How about key challenges?

Like any new methodology, it is not without its challenges;

  • Building design has to be finalised (and fully locked down) much earlier than with traditional methods of construction in order for it to work with the foundations and superstructure.
  • The agreement of ownership, and issuance of vesting certificates, can be a significant challenge if large volumes of materials/modules are either being stored off-site, or being transported significant distances in order to reach the site. Deciding at which point ownership transfers from modular manufacturer to developer can be challenging.
  • The above challenge requires financiers/funders of the development to be far more hands-on and involved in the production process in order to facilitate smooth issuance of vesting certificates and payment, otherwise efficiency gains can be quickly eradicated due to financial hold-ups.
  • The ability to move between modular manufacturers on a given project is currently extremely limited due to the large variance in systems and data being used across the industry.
  • Traditional forms of contract require bespoke amendments, guided by the eye of a lawyer experienced in the world of modular construction, in order to allow for elements such as testing being incorporated within the scope of works.

What does this mean for insurance?

Whilst not new to the UK construction market, insurers are still wary of modular construction, as generally they have not yet built up enough of an experience in how these buildings perform over time to have reliable actuarial models upon which to base their underwriting. As a result, there are pockets of expertise within the market, but the general attitude is one of nervousness, usually resulting in higher rates.

Key considerations to be aware of are linked to Professional Indemnity (PI) insurance;

  • The aggregation/series of claims clause – Due to the significant potential for multiple, identical and repetitive defects in a modular design, it is vital for the manufacturer/contractor to have an appropriate clause in their PI insurance policy wording.

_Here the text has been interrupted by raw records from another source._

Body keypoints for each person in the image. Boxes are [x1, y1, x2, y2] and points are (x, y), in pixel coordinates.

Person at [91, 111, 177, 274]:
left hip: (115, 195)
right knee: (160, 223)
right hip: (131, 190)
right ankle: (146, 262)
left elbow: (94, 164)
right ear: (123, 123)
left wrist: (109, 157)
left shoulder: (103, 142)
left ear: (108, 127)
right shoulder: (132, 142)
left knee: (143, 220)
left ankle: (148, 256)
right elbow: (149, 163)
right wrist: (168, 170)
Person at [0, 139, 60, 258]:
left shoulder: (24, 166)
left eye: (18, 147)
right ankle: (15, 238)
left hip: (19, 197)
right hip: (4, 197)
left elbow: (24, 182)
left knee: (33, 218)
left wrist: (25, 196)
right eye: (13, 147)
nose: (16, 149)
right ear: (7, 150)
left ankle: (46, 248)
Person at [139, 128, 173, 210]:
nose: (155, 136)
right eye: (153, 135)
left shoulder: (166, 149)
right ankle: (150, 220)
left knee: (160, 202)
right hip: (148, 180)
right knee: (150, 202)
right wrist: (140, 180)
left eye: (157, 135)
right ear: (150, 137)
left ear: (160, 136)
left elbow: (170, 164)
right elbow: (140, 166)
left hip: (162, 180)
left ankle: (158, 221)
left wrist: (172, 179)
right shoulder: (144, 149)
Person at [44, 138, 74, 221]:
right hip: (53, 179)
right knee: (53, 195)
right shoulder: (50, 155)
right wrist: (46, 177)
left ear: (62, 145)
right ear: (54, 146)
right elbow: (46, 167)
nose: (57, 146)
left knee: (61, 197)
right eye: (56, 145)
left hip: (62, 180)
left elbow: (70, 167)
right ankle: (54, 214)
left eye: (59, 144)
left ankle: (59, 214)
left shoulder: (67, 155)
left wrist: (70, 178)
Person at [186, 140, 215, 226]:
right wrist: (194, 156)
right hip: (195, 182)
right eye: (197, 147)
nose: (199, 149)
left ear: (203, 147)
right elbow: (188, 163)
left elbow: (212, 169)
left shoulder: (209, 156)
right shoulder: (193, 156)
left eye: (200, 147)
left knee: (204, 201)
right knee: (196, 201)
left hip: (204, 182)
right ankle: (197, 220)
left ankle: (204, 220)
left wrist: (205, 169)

This should allow for only one policy excess to be applied in such a scenario where each defect has arisen out of the same proximate clause, rather than each defect and claim having its own excess applied, as this could result in a huge variance in what is paid out in the event of a claim. With the rise in PI excesses in recent years, it could even be the difference between a claim breaching the excess at all, or not.
  • Fitness for purpose – Partly a contractual issue, partly an insurance issue – employers tend to push for a fitness for purpose obligation in modular construction due to the increased reliance on the modular manufacturer for the design and performance of the building. This should be avoided wherever possible as insurers are extremely reluctant to offer protection against fitness for purpose clauses; and where unavoidable, please consult your broker as early as possible in the process to see what options you have available to you.

This is growth market, and one of the many directions in which our industry is adopting in order to achieve the aggressive government housing and emissions targets. Therefore, modular construction is likely here to stay – how far the boundaries are pushed and how quickly it is adopted, however, remains to be seen. Mark Farmer’s recent appointment as the government’s champion for MMC indicates the accelerator may be about to be engaged.